## What to produce
Please gather and copy out every line in the items below that contains the word "label". Uppercase and lowercase letters count as different.

## Extracted information
-- BEGIN --

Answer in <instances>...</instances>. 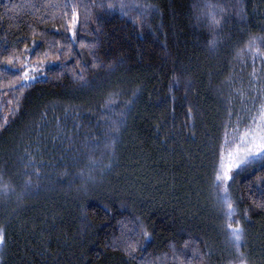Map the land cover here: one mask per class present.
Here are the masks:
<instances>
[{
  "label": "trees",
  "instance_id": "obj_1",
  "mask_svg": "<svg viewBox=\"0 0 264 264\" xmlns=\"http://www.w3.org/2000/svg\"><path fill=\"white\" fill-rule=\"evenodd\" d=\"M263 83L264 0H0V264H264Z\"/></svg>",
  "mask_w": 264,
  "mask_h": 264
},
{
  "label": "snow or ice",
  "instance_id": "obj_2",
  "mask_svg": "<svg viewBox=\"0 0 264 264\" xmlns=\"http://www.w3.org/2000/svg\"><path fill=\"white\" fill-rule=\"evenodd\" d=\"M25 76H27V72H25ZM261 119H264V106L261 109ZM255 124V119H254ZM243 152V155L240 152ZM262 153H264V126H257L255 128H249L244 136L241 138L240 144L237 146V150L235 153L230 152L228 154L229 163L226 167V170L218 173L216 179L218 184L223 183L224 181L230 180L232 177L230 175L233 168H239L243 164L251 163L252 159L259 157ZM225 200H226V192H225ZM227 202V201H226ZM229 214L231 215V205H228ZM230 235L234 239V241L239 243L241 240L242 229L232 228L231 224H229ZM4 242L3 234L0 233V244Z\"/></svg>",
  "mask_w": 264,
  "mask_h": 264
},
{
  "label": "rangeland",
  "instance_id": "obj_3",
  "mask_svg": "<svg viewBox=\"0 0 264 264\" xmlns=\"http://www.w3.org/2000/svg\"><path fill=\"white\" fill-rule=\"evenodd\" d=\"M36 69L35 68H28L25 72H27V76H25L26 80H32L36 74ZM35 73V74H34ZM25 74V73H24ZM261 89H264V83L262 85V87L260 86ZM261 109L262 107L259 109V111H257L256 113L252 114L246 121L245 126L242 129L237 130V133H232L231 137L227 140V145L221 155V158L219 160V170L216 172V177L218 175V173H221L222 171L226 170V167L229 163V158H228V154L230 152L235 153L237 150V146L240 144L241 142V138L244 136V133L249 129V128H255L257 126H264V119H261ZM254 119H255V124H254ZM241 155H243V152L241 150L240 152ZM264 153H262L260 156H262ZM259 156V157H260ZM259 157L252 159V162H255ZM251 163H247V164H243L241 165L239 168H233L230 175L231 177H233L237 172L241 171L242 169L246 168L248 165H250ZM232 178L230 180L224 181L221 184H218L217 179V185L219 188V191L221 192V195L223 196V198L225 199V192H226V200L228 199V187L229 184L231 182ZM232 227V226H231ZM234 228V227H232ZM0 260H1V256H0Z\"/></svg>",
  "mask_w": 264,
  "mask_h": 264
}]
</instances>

-- END --
-- BEGIN --

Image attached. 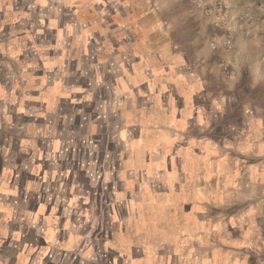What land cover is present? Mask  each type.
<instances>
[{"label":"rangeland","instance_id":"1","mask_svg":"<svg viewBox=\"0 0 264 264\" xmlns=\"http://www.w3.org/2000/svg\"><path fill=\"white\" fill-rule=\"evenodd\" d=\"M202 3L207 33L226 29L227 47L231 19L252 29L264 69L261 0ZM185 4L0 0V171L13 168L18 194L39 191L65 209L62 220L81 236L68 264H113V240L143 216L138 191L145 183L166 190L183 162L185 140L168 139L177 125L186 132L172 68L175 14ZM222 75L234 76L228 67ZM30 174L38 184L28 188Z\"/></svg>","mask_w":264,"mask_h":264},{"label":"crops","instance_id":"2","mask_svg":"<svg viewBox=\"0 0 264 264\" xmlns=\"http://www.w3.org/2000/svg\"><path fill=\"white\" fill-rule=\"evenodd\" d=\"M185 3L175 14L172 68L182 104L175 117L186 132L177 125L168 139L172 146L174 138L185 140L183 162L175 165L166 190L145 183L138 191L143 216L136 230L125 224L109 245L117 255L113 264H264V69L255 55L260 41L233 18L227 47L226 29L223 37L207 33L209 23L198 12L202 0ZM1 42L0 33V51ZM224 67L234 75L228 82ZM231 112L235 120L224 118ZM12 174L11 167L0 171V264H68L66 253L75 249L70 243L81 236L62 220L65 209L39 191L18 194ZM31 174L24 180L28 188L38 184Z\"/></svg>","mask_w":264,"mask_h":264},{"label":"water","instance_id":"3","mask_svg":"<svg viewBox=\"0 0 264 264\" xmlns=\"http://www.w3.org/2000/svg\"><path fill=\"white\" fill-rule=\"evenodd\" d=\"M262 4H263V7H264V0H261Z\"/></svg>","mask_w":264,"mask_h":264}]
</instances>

-- END --

## Task result
  "label": "trees",
  "label": "snow or ice",
  "label": "rangeland",
[{"label":"rangeland","instance_id":"1","mask_svg":"<svg viewBox=\"0 0 264 264\" xmlns=\"http://www.w3.org/2000/svg\"><path fill=\"white\" fill-rule=\"evenodd\" d=\"M202 3L207 33L226 29L227 47L231 19L252 29L264 69L261 0ZM185 4L0 0V171L13 168L18 194L39 191L65 209L62 220L81 236L68 264H113V240L143 216L138 191L145 183L166 190L183 162L185 140L168 139L177 125L186 132L172 68L175 14ZM222 75L234 76L228 67ZM30 174L38 184L28 188Z\"/></svg>","mask_w":264,"mask_h":264},{"label":"crops","instance_id":"2","mask_svg":"<svg viewBox=\"0 0 264 264\" xmlns=\"http://www.w3.org/2000/svg\"><path fill=\"white\" fill-rule=\"evenodd\" d=\"M185 3L175 14L172 68L182 104L175 117L186 132L177 125L168 139L172 146L174 138L185 140L183 162L175 165L166 190L145 183L138 191L143 216L136 230L125 224L109 245L117 255L113 264H264V69L255 55L260 41L233 18L227 47L226 29L223 37L207 33L209 23L198 12L202 0ZM1 42L0 33V51ZM224 67L234 75L228 82ZM231 112L235 120L224 118ZM12 174L11 167L0 171V264H68L66 253L75 249L70 243L81 236L62 220L65 209L39 191L18 194ZM31 174L24 180L28 188L38 184Z\"/></svg>","mask_w":264,"mask_h":264},{"label":"water","instance_id":"3","mask_svg":"<svg viewBox=\"0 0 264 264\" xmlns=\"http://www.w3.org/2000/svg\"><path fill=\"white\" fill-rule=\"evenodd\" d=\"M262 4H263V7H264V0H261Z\"/></svg>","mask_w":264,"mask_h":264}]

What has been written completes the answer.